--- TEXT SHOWN ---

The reason you need to do lower reps is because this will work the most amount of muscle fibers with each movement.
You have three main types of skeletal muscle fibers: Type I, Type IIa and Type IIx.
Type I are your smallest muscle fibers and they'll be what you're working hard if you do HIGH reps. These fibers last longer than any other fiber, but they're the weakest muscle fiber.
Type IIa fibers are a little bigger than Type I fibers and they're stronger. The downside is that they won't last as long.
Then you step up to your Type IIx fibers, these are your biggest and strongest muscle fibers. This is where your brute strength will mostly come from. The problem is that in seconds your strength starts to drop off in these fibers. They're great for explosive movements of power, but if you do too many reps, you'll notice a steep drop off in strength after the first few reps.

--- SUPPLIED ENTRIES ---

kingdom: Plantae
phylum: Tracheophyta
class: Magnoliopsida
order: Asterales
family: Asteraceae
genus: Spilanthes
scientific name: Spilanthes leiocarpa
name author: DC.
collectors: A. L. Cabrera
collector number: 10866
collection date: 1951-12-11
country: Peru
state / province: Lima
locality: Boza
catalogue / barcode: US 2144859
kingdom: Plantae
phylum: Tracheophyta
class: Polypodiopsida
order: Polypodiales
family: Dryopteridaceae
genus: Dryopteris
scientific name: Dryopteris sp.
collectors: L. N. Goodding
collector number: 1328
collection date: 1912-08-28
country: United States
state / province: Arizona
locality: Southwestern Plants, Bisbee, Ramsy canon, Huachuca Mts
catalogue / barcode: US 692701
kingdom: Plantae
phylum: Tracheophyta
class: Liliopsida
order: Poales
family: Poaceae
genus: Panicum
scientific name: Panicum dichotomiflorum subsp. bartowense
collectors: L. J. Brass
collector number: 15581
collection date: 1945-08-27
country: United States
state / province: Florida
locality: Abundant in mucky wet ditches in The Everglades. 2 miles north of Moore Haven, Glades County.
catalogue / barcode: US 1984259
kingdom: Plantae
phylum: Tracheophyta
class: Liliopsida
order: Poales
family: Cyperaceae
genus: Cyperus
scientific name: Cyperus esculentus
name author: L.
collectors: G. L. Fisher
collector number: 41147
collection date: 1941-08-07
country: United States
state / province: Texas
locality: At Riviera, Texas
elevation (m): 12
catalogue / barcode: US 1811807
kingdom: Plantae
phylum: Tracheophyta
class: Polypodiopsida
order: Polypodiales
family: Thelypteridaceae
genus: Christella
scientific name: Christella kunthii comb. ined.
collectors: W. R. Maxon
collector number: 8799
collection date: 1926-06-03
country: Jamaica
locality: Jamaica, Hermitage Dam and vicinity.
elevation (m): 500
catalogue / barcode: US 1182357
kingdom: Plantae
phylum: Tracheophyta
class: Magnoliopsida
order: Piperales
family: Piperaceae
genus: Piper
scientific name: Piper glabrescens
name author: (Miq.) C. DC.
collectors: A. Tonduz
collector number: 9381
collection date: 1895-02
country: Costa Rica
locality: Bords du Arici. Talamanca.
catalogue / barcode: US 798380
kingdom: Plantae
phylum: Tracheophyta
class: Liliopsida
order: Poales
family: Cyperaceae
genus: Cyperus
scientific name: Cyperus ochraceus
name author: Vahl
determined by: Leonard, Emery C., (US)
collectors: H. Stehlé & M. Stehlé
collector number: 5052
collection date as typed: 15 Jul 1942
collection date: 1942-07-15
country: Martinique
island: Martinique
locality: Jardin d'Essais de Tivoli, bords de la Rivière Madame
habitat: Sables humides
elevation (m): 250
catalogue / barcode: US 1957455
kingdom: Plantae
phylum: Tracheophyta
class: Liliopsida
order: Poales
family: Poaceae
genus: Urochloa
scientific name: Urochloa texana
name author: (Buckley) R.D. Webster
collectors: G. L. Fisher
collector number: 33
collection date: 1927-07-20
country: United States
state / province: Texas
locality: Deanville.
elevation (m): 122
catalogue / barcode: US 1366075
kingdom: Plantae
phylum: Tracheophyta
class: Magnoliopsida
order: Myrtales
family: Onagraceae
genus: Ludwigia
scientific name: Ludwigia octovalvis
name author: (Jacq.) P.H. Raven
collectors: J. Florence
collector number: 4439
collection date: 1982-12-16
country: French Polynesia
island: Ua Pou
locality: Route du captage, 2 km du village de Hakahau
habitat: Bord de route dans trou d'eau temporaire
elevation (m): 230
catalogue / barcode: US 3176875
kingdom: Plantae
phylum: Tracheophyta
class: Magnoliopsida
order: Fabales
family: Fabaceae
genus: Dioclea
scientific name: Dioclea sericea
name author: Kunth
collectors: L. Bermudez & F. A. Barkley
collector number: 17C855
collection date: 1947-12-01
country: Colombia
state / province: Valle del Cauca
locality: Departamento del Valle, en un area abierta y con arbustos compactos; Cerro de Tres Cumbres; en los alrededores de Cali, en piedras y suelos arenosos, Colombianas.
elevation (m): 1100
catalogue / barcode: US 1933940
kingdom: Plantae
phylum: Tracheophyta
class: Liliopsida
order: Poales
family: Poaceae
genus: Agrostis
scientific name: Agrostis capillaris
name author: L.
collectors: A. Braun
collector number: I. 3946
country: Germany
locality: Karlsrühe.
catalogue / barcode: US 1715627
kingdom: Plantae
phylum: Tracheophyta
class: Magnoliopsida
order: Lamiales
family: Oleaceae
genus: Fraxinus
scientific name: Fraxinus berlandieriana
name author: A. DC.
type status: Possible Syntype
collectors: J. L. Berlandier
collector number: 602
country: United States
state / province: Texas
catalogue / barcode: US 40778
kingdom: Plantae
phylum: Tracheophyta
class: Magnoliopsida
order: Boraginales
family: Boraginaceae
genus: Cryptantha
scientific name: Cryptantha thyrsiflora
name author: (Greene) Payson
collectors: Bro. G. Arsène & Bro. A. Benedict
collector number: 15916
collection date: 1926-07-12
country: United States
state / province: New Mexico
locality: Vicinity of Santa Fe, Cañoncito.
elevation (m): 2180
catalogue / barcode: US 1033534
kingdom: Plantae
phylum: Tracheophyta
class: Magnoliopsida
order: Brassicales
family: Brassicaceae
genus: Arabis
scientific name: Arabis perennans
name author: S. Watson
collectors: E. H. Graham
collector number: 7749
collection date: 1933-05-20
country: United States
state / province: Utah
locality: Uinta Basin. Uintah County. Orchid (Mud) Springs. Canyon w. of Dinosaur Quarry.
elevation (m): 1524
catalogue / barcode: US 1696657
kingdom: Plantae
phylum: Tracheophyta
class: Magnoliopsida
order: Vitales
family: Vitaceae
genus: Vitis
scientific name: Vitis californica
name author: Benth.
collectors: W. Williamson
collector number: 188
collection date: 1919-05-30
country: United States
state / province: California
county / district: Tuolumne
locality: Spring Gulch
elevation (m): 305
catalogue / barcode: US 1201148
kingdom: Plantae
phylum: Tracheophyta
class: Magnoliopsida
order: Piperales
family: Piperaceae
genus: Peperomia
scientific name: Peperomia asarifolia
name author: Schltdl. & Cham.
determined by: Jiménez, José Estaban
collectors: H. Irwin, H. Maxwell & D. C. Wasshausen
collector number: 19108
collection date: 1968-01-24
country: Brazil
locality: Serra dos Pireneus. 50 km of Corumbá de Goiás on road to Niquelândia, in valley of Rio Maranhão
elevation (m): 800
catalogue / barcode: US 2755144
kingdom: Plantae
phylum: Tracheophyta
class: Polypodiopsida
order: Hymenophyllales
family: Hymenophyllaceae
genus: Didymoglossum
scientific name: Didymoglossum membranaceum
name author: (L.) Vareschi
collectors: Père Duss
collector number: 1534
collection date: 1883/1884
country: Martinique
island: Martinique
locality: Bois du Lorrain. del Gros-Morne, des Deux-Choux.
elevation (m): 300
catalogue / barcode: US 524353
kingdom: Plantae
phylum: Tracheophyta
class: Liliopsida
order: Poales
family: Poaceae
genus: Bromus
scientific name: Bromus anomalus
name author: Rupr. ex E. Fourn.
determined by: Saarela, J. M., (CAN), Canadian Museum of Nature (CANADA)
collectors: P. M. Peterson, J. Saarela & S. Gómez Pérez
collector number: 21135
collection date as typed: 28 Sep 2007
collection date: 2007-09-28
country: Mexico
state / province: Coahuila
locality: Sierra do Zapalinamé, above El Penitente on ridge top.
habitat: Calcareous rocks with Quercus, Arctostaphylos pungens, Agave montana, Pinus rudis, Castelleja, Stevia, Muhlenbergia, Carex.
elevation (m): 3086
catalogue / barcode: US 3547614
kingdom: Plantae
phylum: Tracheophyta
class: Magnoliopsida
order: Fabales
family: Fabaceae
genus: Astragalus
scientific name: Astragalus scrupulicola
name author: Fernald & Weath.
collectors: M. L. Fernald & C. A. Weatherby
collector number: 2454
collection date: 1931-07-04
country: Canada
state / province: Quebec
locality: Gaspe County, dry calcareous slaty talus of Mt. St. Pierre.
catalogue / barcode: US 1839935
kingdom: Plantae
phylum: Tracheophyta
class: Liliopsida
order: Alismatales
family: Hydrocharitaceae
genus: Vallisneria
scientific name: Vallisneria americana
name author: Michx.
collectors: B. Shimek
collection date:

---

### YOUR INSTRUCTIONS
Reproduce the part of the muscle-fiber text starting with "Type I are your" and going on through "last as long.", substituting "feeblest" for "weakest".

### EXPECTED ANSWER
Type I are your smallest muscle fibers and they'll be what you're working hard if you do HIGH reps. These fibers last longer than any other fiber, but they're the feeblest muscle fiber.
Type IIa fibers are a little bigger than Type I fibers and they're stronger. The downside is that they won't last as long.